La suie avait durci autour de ma tête. Il faisait froid, il faisait noir. Quelqu’un chuchotait
et à force d’écouter, je reconnus ma propre voix. Breughel appelle Molly, disais-je. Répondez.
Je me mis à attendre. Plus un bruit ne parcourait les ténèbres. Breughel ou Molly,
répondez, suppliai-je encore.3
A bien des égards, on pourrait dire que l’oeuvre d’Antoine Volodine repose sur la
formule « X appelle Y », déclinée sous plusieurs formes. La folie et l’enfermement
poussent les personnages post-exotiques à lancer ces appels désespérés. Cette
formule, propre à la communication radiophonique en temps de guerre, devient ainsi
le mode opératoire de tentatives inévitablement vouées à l’échec. Mais cette
communication a sûrement une autre valeur, peut-être plus discrète, mais tout aussi
essentielle : elle recèle l’éventualité du brouillage. Les ondes radiophoniques sont
labiles, flottantes, et permettent des captations inattendues, parfois surréelles. On
connaît ce ressort de la littérature ou du cinéma fantastiques que Bardo or not Bardo
exploite à sa manière. Une personne reçoit des ondes venues d’un ailleurs qu’elle
ignore et avec lequel elle entre en communication. Les ondes radios permettent la
mise en relation de deux réalités et, pourquoi pas, de deux mondes ou de deux
univers différents. Cette dimension, toujours présente dans l’oeuvre de Volodine,
constitue pour une part le dynamisme narratif de son nouveau roman, Bardo or not
Bardo.
Avant d’entrer plus avant dans ce texte, un mot sur l’importance de la
communication radiophonique. Antoine Volodine, on le sait peut-être, met en oeuvre
et théorise les ressorts magiques de la narration romanesque. Ses romans lui
3 Antoine Volodine, Nuit blanche en Balkhyrie, roman, Gallimard, 1997, p. 11.
3
permettent de constituer des espaces impossibles issus de la fusion de deux (ou
plus) réalités données. Le précédent, Dondog, exploitait ces perpétuels
changements chronotopiques. Les principes narratifs, dans cette oeuvre, sont guidés
par la constitution d’univers parallèles et la possible transmigration de l’un à l’autre.

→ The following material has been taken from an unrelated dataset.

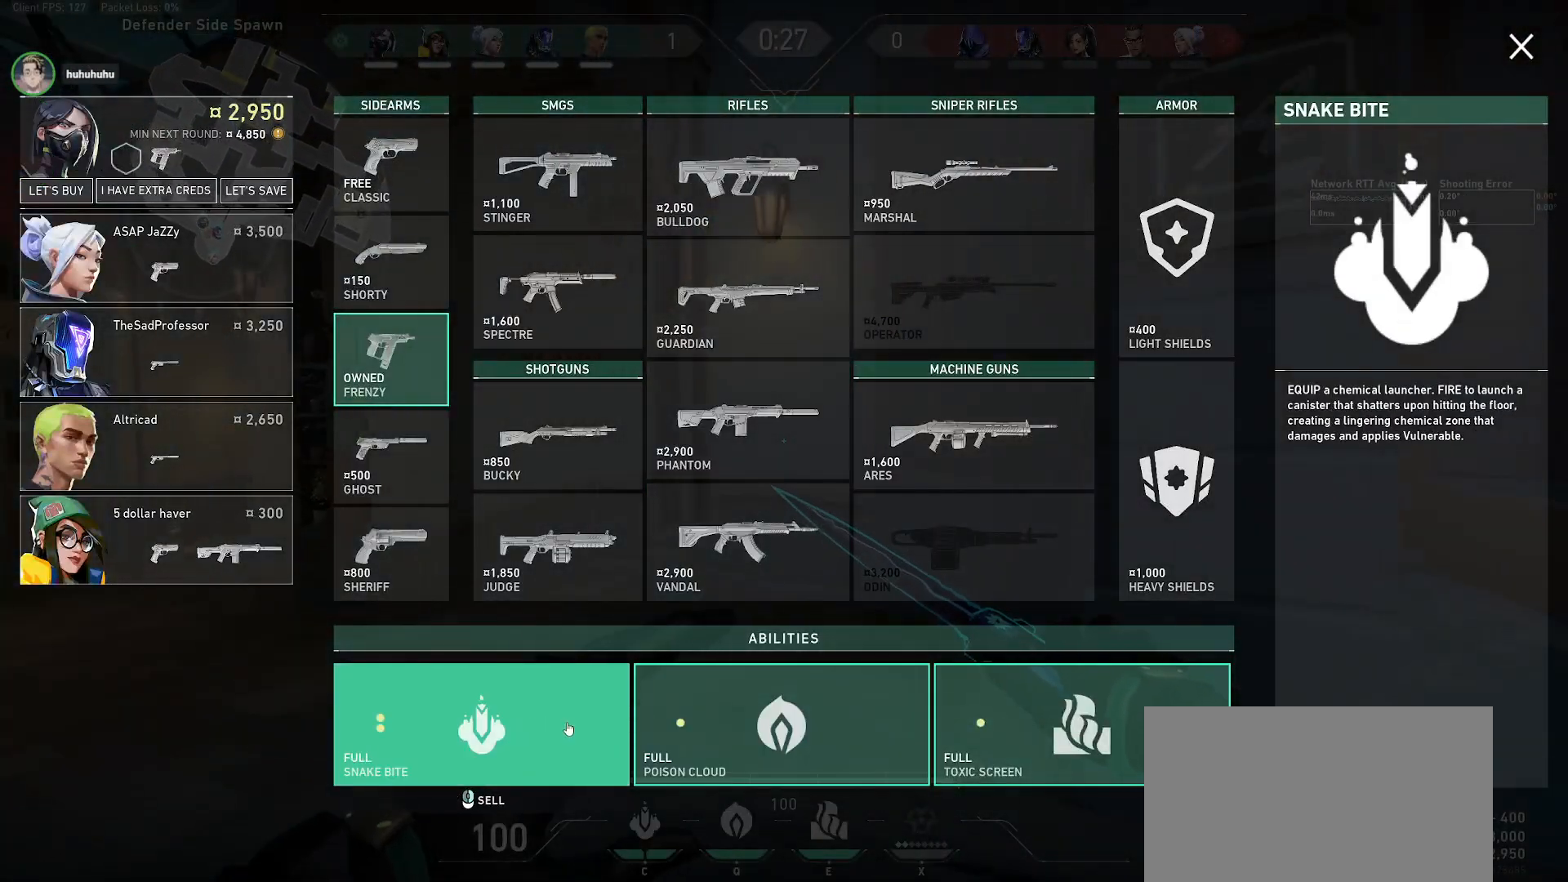
{"keys": ["w"], "mouse": [], "events": [[67, "mouse_left", "up"], [150, "a", "up"]]}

On comprend alors que les ondes radiophoniques, et leurs éventuels brouillages,
deviennent une métaphore efficace de la narration. La forte présence de la radio
peut ainsi s’expliquer de plusieurs manières : comme origine du texte, on vient de le
voir, comme présence diégétique (ainsi de l’envoyé spécial de la radio Off-Shore-Info
dans le deuxième chapitre du livre, « Glouchenko »), et enfin comme métaphore de
la narration. Les ondes radios renvoient enfin à un autre élément, lui-même
métaphorique de la narration post-exotique, le Bardo, qui donne son titre au
quinzième roman de Volodine.
Qu’est-ce donc que ce « Bardo » qui, revenant obsessionnellement, confère à
cette oeuvre sa singularité ? D’après Le Livre des morts tibétains, Le Bardo Thödol,
la mort n’est pas une fin, mais le début d’une autre existence selon des modalités
altérées, qui peut elle-même connaître un terme, puis se prolonger sur un autre plan,
jusqu’au décès définitif de l’individu. Les fictions de Volodine se déroulent pour la
plupart dans cet espace noir, le Bardo, entre une première et une seconde mort.

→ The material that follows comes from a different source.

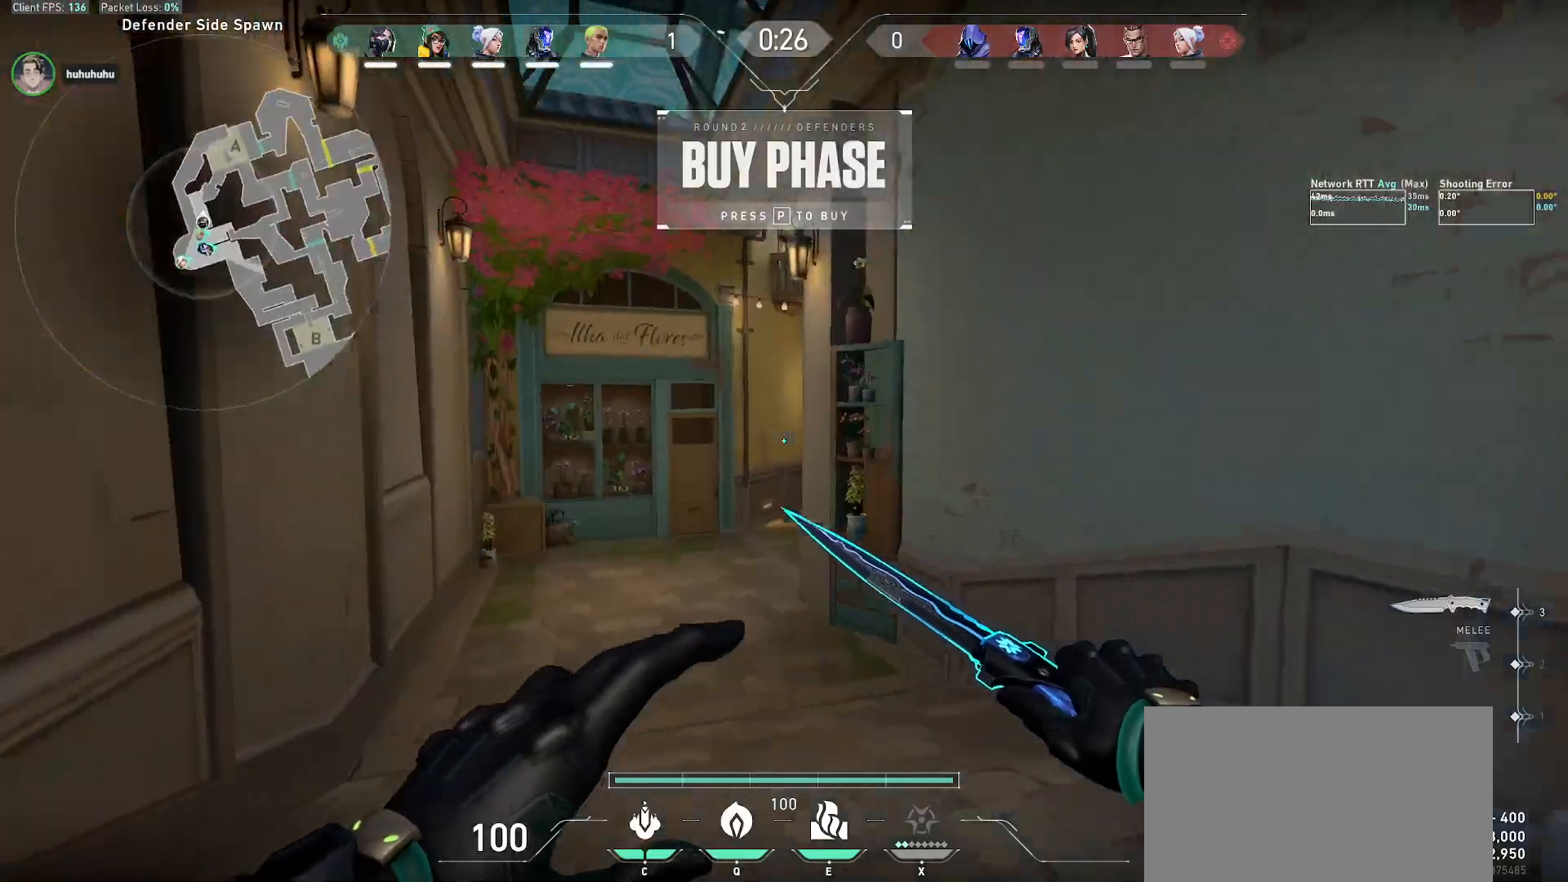
{"keys": ["alt", "w"], "mouse": [], "events": [[33, "alt", "down"]]}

Cette période, selon la tradition bouddhiste, dure quarante neuf jours. La quatrième
de couverture de Bardo or not Bardo en rappelle les principales données :
Présumant que le défunt est obligé par son karma de traverser les quarante-neuf jours du
Bardo, et qu’il doit rencontrer, sur le chemin de la renaissance, de terribles visions et
obstacles, un lama dit le Bardo Thödol, le Livre des morts tibétain, pour guider le mort et
l’aider à triompher des dangers qui le menacent. Voilà le principe.
Voilà donc le principe : du Bardo, tout comme du roman qu’il nous est donné
de lire. Mais à suivre les seuils du texte, rappelons son titre, Bardo or not Bardo, qui
en désamorce le caractère trop sérieux ou trop explicitement religieux. L’enjeu est
autre. La poétique post-exotique est profondément influencée par cette référence à
la magie, au chamanisme et au Bardo. Dondog se consacrait plutôt au chamanisme
tandis que ce nouveau roman s’arrête sur le Bardo, sans que ces deux pratiques et
ces deux espaces ne soient du reste rigoureusement différenciés. « Le chamanisme
4
est fondamental dans ma manière de fabriquer du roman »4, dit l’auteur et on peut le
comprendre à la lecture de Dondog. La narration y est en effet envisagée comme
une démultiplication de plans et relève d’une représentation topologique proche de
l’univers chamanique (transmigration et réincarnation). Envisagées
pragmatiquement, les techniques chamaniques révèlent le souhait d’une entrée en
communication hors des logiques rationnelles. Mais dans le même temps qu’elle en
affirme le rôle, l’oeuvre développe tout un humour noir qui dénigre la force du
chamanisme ou plutôt qui ne conserve du chamanisme que la force littéraire et
fictionnelle, dégagée de toute religiosité. Il en va de même pour le Bardo qui semble
systématiser des principes que les premiers romans de l’auteur mettaient en oeuvre.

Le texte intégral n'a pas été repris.